So, I'm Jill, and I'm not an especially young redhead, but my memory's still pretty good. I remember always being interested in those with titian coloring.
I was born into a family of brunettes; not just brunette, they all had black hair, light eyes and clear skin that browned nicely in summer.
As a child, my hair was vivid orange. My skin burnt crisp at spring's first light. My nose and shoulders were saddled by freckles, the rest of me permanently speckled with swirling constellations of what were then called "sun kisses."
Kisses, my arse. I couldn't enjoy the beach, snowy mountains (ouch! the ultraviolet reflection!), summer vacation, the tropics, sailing, or any number of other pleasures. Still can't.

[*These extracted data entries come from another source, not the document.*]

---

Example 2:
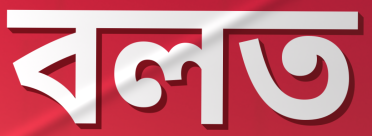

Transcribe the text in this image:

বলত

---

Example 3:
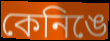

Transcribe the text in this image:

কেনিঙে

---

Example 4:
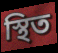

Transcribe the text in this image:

স্থিত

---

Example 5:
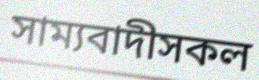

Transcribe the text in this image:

সাম্যবাদীসকলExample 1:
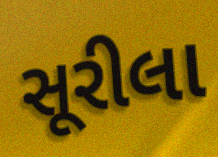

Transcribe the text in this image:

સૂરીલા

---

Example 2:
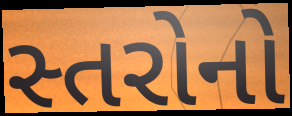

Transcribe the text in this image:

સ્તરોનો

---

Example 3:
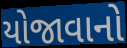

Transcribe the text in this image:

યોજાવાનો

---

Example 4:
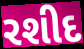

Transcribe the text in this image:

રશીદ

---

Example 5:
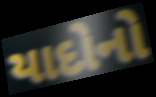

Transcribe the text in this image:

યાદોનો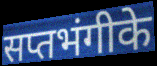
सप्तभंगीकेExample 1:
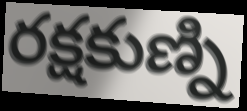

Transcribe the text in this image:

రక్షకుణ్ని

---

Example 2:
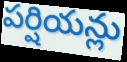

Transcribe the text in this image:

పర్షియన్లు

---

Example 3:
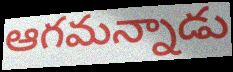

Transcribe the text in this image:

ఆగమన్నాడు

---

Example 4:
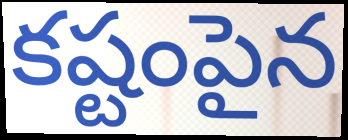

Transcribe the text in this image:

కష్టంపైన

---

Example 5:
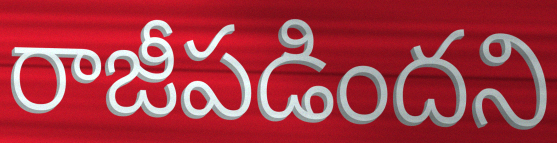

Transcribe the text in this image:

రాజీపడిందనిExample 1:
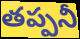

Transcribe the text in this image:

తప్పనీ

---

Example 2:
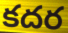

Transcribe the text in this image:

కదర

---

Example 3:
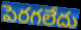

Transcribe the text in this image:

పెరగలేదు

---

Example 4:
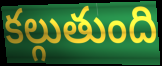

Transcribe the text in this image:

కల్గుతుంది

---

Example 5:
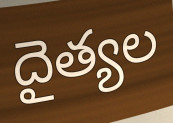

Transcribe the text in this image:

దైత్యలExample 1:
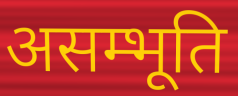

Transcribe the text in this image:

असम्भूति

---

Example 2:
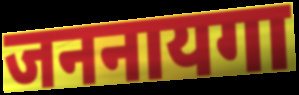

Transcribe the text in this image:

जननायगा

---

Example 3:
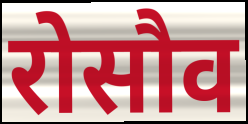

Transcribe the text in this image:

रोसौव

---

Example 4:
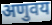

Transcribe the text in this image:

अणुवय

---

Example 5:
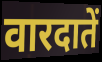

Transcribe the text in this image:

वारदातें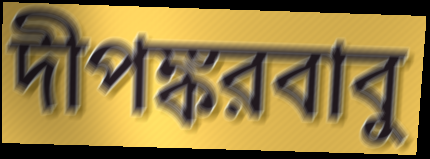
দীপঙ্করবাবুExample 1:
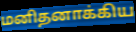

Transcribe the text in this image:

மனிதனாக்கிய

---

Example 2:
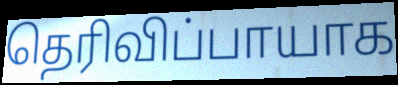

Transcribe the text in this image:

தெரிவிப்பாயாக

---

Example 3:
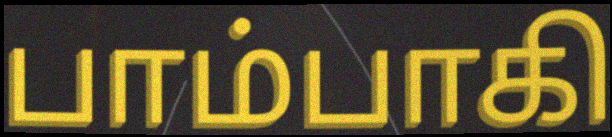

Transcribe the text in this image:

பாம்பாகி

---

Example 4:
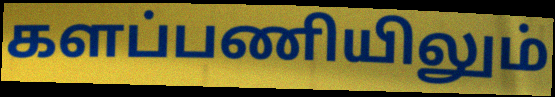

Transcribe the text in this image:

களப்பணியிலும்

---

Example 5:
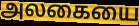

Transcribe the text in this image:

அலகையை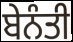
ਬੇਨੰਤੀ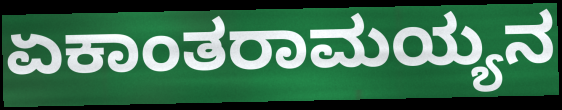
ಏಕಾಂತರಾಮಯ್ಯನ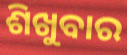
ଶିଖୁବାର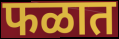
फळात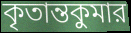
কৃতান্তকুমারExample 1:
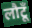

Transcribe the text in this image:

लौटूँ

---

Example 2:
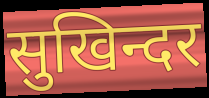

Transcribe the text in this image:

सुखिन्दर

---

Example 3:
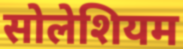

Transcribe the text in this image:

सोलेशियम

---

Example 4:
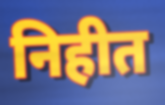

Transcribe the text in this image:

निहीत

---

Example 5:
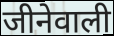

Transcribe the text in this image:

जीनेवालीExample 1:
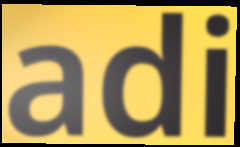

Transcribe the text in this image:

adi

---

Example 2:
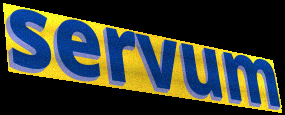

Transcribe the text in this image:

servum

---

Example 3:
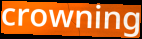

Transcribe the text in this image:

crowning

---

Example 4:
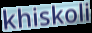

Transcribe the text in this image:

khiskoli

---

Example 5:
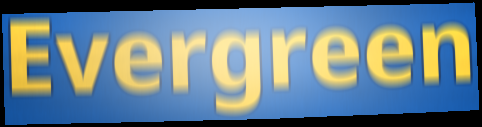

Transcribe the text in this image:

EvergreenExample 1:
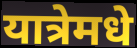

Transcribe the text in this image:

यात्रेमधे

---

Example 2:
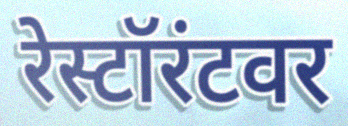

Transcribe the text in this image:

रेस्टॉरंटवर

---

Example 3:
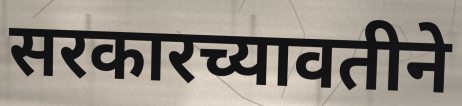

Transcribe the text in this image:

सरकारच्यावतीने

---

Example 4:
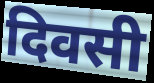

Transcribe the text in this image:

दिवसी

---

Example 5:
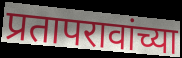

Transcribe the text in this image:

प्रतापरावांच्या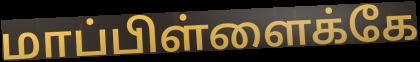
மாப்பிள்ளைக்கே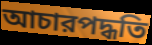
আচারপদ্ধতি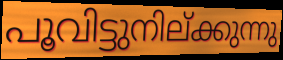
പൂവിട്ടുനില്ക്കുന്നു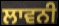
ਲਾਵਨੀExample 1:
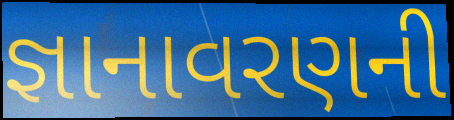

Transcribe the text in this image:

When my folks were, invariably, asked where the little one (that would be me) got her red hair, they answered: "The mailman was a redhead."
Larf larf.
What they didn't know was that I planned to run away so as to join the mailman's family.
Failing that, I dreamed of finding other people whose pigmentation and DNA matched my own. Not much luck of that in an East Coast Jewish neighborhood. I was looking for Ginger Island--a cool and shady land of clear-eyed frecklefaces, each with delicate hides and coppery manes--a place where SPF 60 was available on tap and sunglasses were the norm, even in winter (redheads, because of their [usually] light irises and fair skin, are most likely of all groups to develop eye and skin cancers).
Eventually, I gave up on the idea of finding my "real" family, and married a dark-skinned, inky-eyed French Canadian. Our first child, a boy, had blue-white eyes and golden-red hair. Our daughter has orangey-brown eyes with a gorgeous matching mane of chestnut auburn.
It's widely believed that redheadedness skips generations. Not true; but what is required to create a redhead is a rare recessive gene--MC1R (melanocortin 1 receptor) that must be passed along from both parents. Apparently, my husband had it. Through some genetic twist of fate, I'd begun building my "real" family from scratch.
In time, the son fell in love with a blonde and they created twin girls with blue/green eyes and amazingly thick, wildly flame-colored hair.
The daughter also chose a blonde mate, and they've brought two gloriously pumpkin-haired boys into the world--one with huge dark eyes and one with even bigger blue eyes.
Redheads make up only about 1-2% of the world's population. Including me, seven members of that tiny population belong to my own family: the red team.
And a bunch of fiery beauties they are, if I do say.